Соня повисла у него на руке.
— Успокойся, Боря! Давай подумаем, что делать? Ты не умеешь водить машину?
— Нет. И в кабине никогда не сидел. Я надеюсь, что Тюльнев услышит выстрелы и вернется.
— Ох, хорошо бы!
Но прошло минут десять, и стало ясно, что профессор принял решение — продолжать путь. А может быть, он не заметил отсутствия третьей машины и не расслышал выстрелов. Во всяком случае, Тюльнева обвинять было нельзя, он спасал большую часть раненых: ведь дорога была каждая минута.
Девушка-медсестра заплакала от отчаяния. Раненые забеспокоились.
— Товарищ капитан, в чем дело? — зло закричал один из них, приподнявшись из кузова. — Почему мы стоим? Где остальные?
— Какой я капитан! — с горечью ответил Борис. — Я еще и солдатом не был!
— Нет, в чем дело, я спрашиваю? Поезжайте, вам говорят! — еще громче закричал раненый и грязно выругался.
— Молчать, вы! — Борис понял, что сейчас нужно говорить решительно и, с трудом проглотив комок, застрявший в горле, добавил: — Дело серьезное. Шофер сбежал. Кто умеет водить автомашину?
Раненые молчали.
— Никто не умеет водить машину? — переспросил Борис.
— Всё! — вздохнул опять тот же раненый. — Крышка нам, братцы!
Он перекинул через борт костыли, быстро и ловко, на одной ноге — вторая в белом сапоге из ваты и бинтов была полусогнута — спустился на землю.
— Куда вы? — кинулась к нему медсестра.
Раненый замахнулся на нее костылем.
— Прочь! Продали нас немцам!
И ускакал в лес — так же ловко и быстро, по-звериному.
В кузове поднялся ропот.
Соня вскочила на колесо, умоляюще заговорила:
— Братики, родные, успокойтесь! Мы с вами! Особой опасности нет. До утра вам ничто не угрожает, а утром мы, в крайнем случае, разместим вас у надежных людей в ближайших деревнях. Я хорошо знаю это место, у меня здесь много родственников.

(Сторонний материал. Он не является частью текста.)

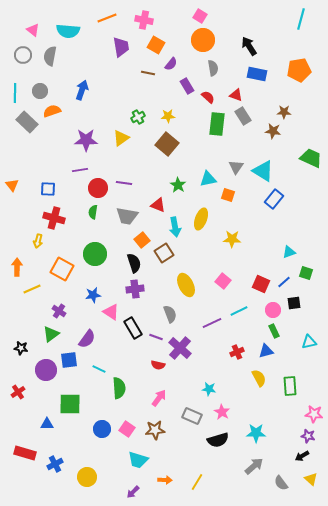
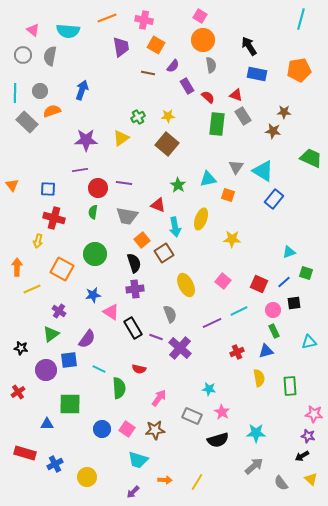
purple semicircle at (171, 64): moved 2 px right, 2 px down
gray semicircle at (213, 68): moved 2 px left, 3 px up
red square at (261, 284): moved 2 px left
red semicircle at (158, 365): moved 19 px left, 4 px down
yellow semicircle at (259, 378): rotated 18 degrees clockwise
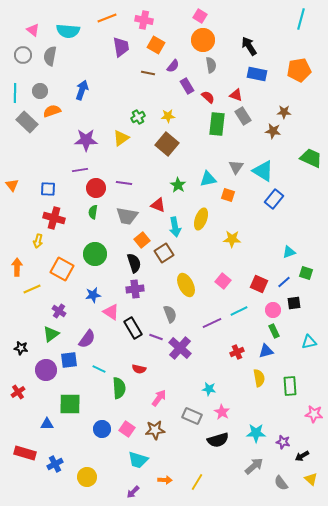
red circle at (98, 188): moved 2 px left
purple star at (308, 436): moved 25 px left, 6 px down
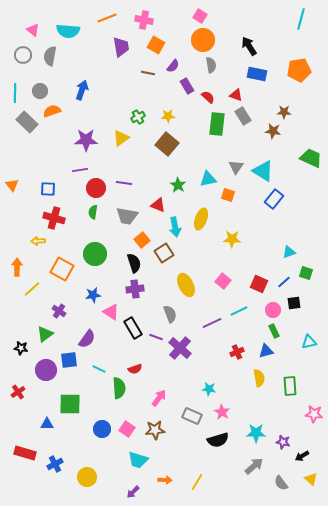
yellow arrow at (38, 241): rotated 72 degrees clockwise
yellow line at (32, 289): rotated 18 degrees counterclockwise
green triangle at (51, 334): moved 6 px left
red semicircle at (139, 369): moved 4 px left; rotated 32 degrees counterclockwise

— Не уходите, сестрица, не покидайте нас!
— Ни в коем случае, мои родные, ни в коем случае!
— Пить, пи-ить!..
— Сейчас, сейчас напоим всех!
Медсестра с ковшом в руке побежала за водой. Успокоенные добрым, ласковым голосом Сони, раненые смолкли, лишь сквозь зубы стонали те, которые не могли терпеть.
— У тебя в самом деле родственники здесь? — тихо спросил девушку Борис.

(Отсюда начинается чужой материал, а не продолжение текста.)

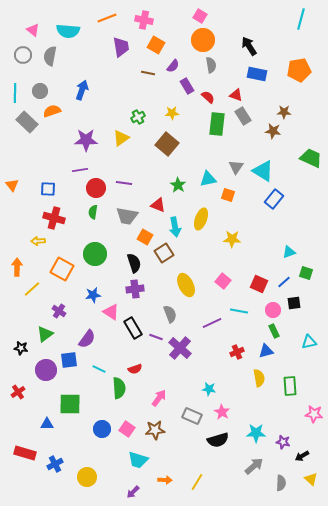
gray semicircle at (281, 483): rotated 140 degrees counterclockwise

Соня отрицательно покачала головой. На глаза ее навернулись слезы.
— Ужасное положение! — тихо сказал Борис.
Наступила ночь. Борис надеялся, что по дороге еще будет движение, но час шел за часом, а дорога была все такой же глухой и пустынной, забытой людьми. Ни одной, ни одной машины не прошло больше из Чесменска!
— Таких надо уничтожать на месте! — с ненавистью сказал Борис под утро. — Я уничтожил бы их всех, у меня не дрогнула бы теперь рука!